2354 didn't pick up 'en', probably. I'll see what I can do with the UI locale.

retorquere commented 8 years ago

New try: https://github.com/retorquere/zotero-better-bibtex/releases/download/builds/zotero-better-bibtex-1.6.50-circle-2365.xpi. This will just cycle through all available languages in the reference for each pattern part, with one limitation: if you have something like auth, it will try each language for all authors at once, so if you have 3 authors in 3 different languages, some will probably be dropped. Not going to try and fix that, it would get too complex.

duncdrum commented 8 years ago

with 2365 I'm back to __2000-4 about multiple authors: I don't think it ll be much of a problem, as the bibliographical item, already unifies different naming conventions to fit the primary language of the publication. This is with [zotero].

retorquere commented 8 years ago

Ah, yeah, [zotero] is a little autistic that way -- it does exactly what the stock zotero citekey generator does, every flaw included, by design. Try [auth][year][0].

duncdrum commented 8 years ago

ahh now we have YangBojun2000 which is great. I'm a little concerned that since [zotero] is the default, it might be off putting to users who give bbt a first try with jurism, but if you are happy with the current iteration feel free to close the issue. I d be happy to write something for the bbt-wiki, about jurism and bbt caveats, for latex users.
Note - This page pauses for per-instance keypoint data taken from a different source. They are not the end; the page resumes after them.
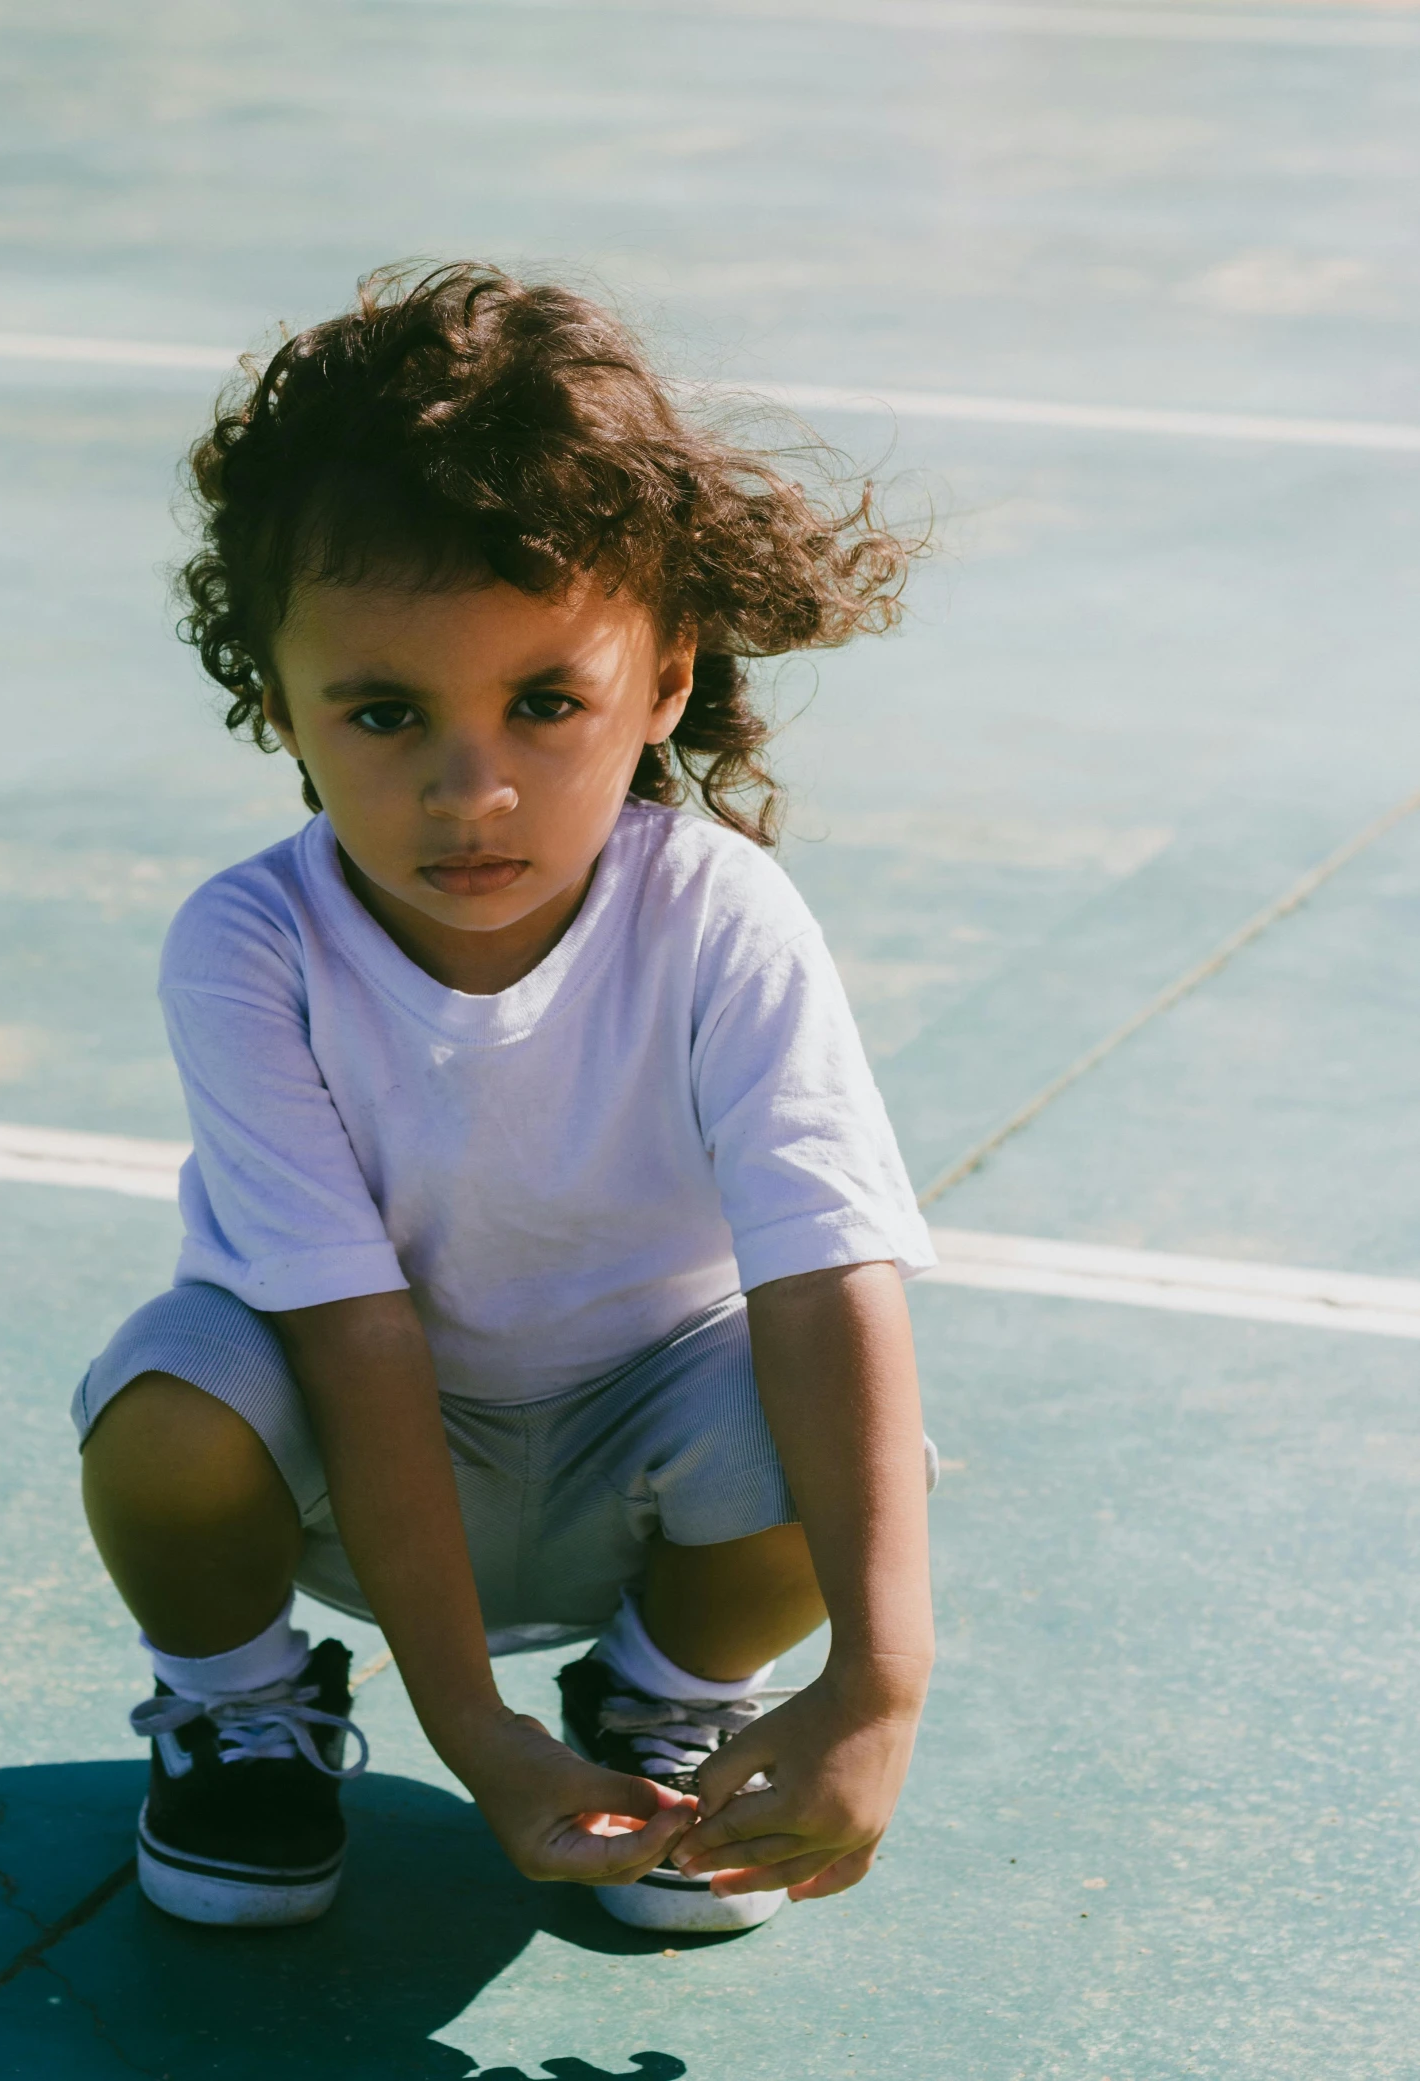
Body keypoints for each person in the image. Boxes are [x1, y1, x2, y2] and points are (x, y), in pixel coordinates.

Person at [74, 262, 938, 1936]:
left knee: (850, 1427)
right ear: (275, 701)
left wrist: (879, 1689)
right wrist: (469, 1740)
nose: (469, 790)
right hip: (363, 1455)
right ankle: (238, 1712)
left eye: (546, 703)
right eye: (384, 712)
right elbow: (351, 1331)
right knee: (167, 1404)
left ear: (665, 682)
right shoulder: (248, 945)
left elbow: (829, 1272)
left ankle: (656, 1697)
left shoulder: (717, 913)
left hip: (641, 1445)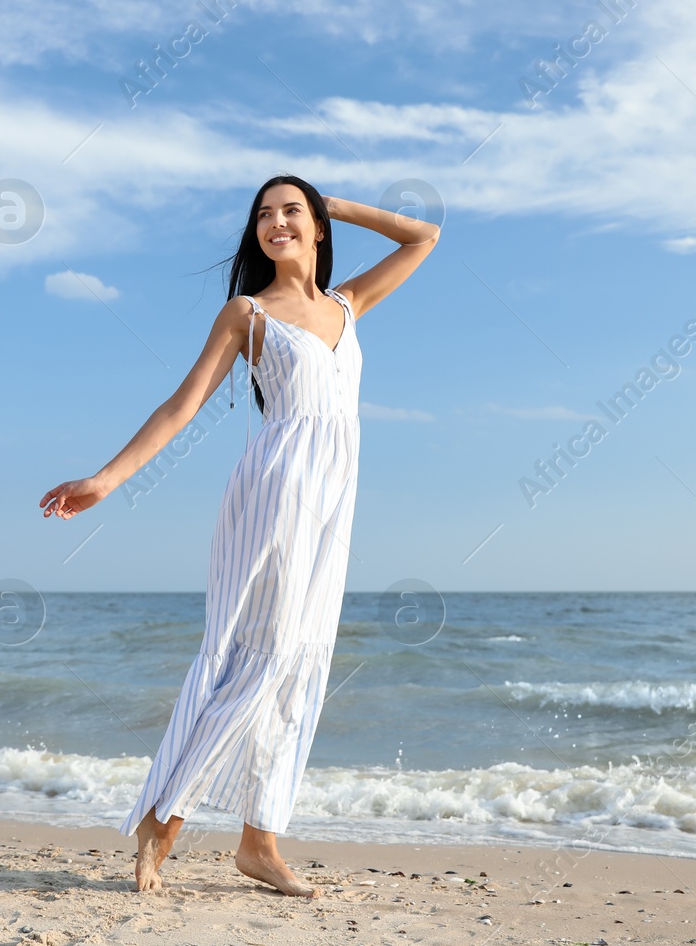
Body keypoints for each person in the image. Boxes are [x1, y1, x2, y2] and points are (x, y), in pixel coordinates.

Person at [38, 175, 439, 895]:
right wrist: (107, 477)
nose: (275, 223)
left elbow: (424, 236)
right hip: (274, 494)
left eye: (291, 211)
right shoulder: (247, 314)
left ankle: (260, 840)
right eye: (264, 215)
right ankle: (163, 814)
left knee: (302, 659)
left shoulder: (350, 303)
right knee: (258, 654)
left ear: (314, 225)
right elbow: (179, 405)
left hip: (332, 504)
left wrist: (333, 204)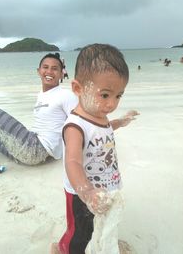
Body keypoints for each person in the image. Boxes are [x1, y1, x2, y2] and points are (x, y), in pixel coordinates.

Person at [51, 43, 139, 254]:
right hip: (82, 193)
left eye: (119, 96)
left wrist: (121, 121)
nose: (112, 104)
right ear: (78, 89)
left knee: (103, 225)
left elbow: (105, 129)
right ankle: (63, 249)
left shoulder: (100, 115)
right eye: (105, 95)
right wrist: (87, 192)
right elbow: (72, 162)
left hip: (106, 188)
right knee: (80, 232)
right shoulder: (75, 126)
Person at [0, 53, 78, 165]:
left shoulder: (65, 95)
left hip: (37, 148)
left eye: (54, 69)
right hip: (32, 153)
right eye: (45, 67)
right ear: (38, 71)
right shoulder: (41, 94)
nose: (49, 71)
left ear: (61, 74)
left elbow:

retorquere commented 8 years ago

That is actually a point I hadn't considered. https://github.com/retorquere/zotero-better-bibtex/releases/download/builds/zotero-better-bibtex-1.6.50-circle-2366.xpi should be better.

retorquere commented 8 years ago

Is there documentation on what the Juris-M "language" preference pane does?

retorquere commented 8 years ago

If you could verify 2366, I can merge and close this.

duncdrum commented 8 years ago

2366 works great even with [zotero]. thanks for putting in the effort for us jurism users.